Linux kernel mirror (for testing) git.kernel.org/pub/scm/linux/kernel/git/torvalds/linux.git
kernel os linux

net: openvswitch: allow providing upcall pid for the 'execute' command

When a packet enters OVS datapath and there is no flow to handle it,
packet goes to userspace through a MISS upcall. With per-CPU upcall
dispatch mechanism, we're using the current CPU id to select the
Netlink PID on which to send this packet. This allows us to send
packets from the same traffic flow through the same handler.

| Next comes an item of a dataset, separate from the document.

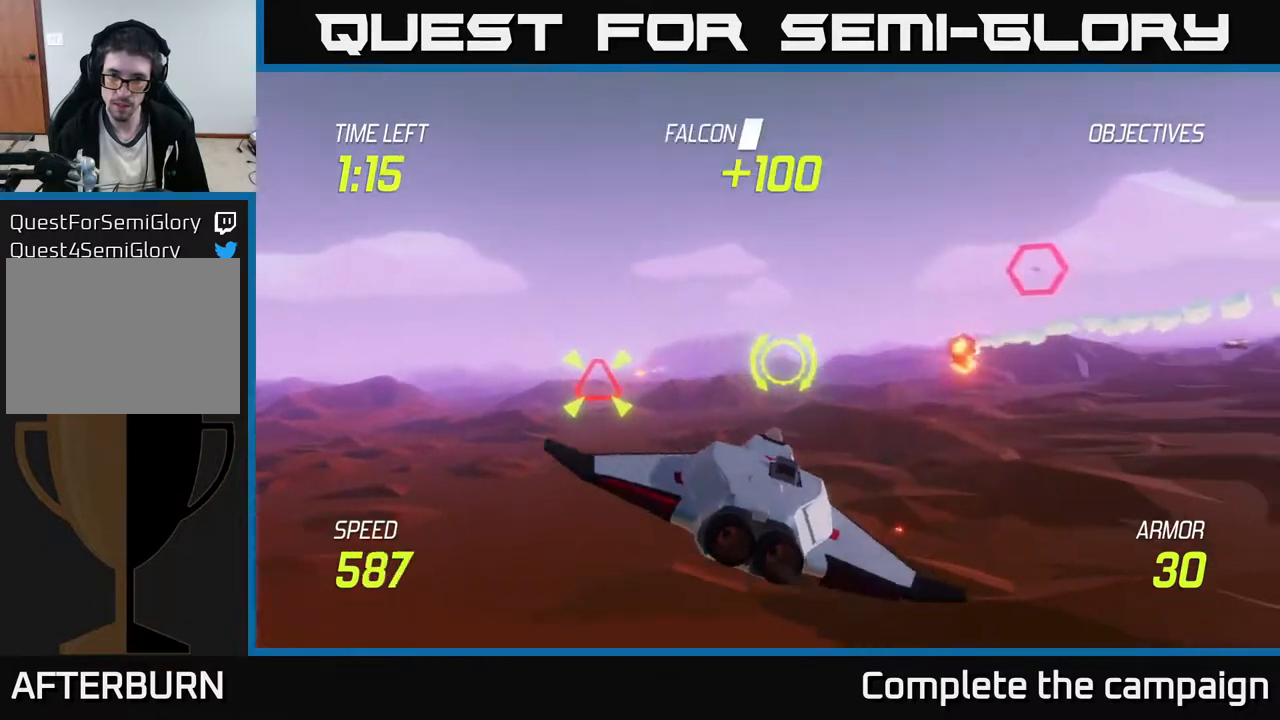
{"buttons": [], "left_stick": "left", "events": [[83, "left_stick", "up-right"], [267, "left_stick", "left"], [333, "R2", "down"], [433, "R2", "up"]]}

The handler will process the packet, install required flow into the
kernel and re-inject the original packet via OVS_PACKET_CMD_EXECUTE.

While handling OVS_PACKET_CMD_EXECUTE, however, we may hit a
recirculation action that will pass the (likely modified) packet
through the flow lookup again. And if the flow is not found, the
packet will be sent to userspace again through another MISS upcall.

However, the handler thread in userspace is likely running on a
different CPU core, and the OVS_PACKET_CMD_EXECUTE request is handled
in the syscall context of that thread. So, when the time comes to
send the packet through another upcall, the per-CPU dispatch will
choose a different Netlink PID, and this packet will end up processed
by a different handler thread on a different CPU.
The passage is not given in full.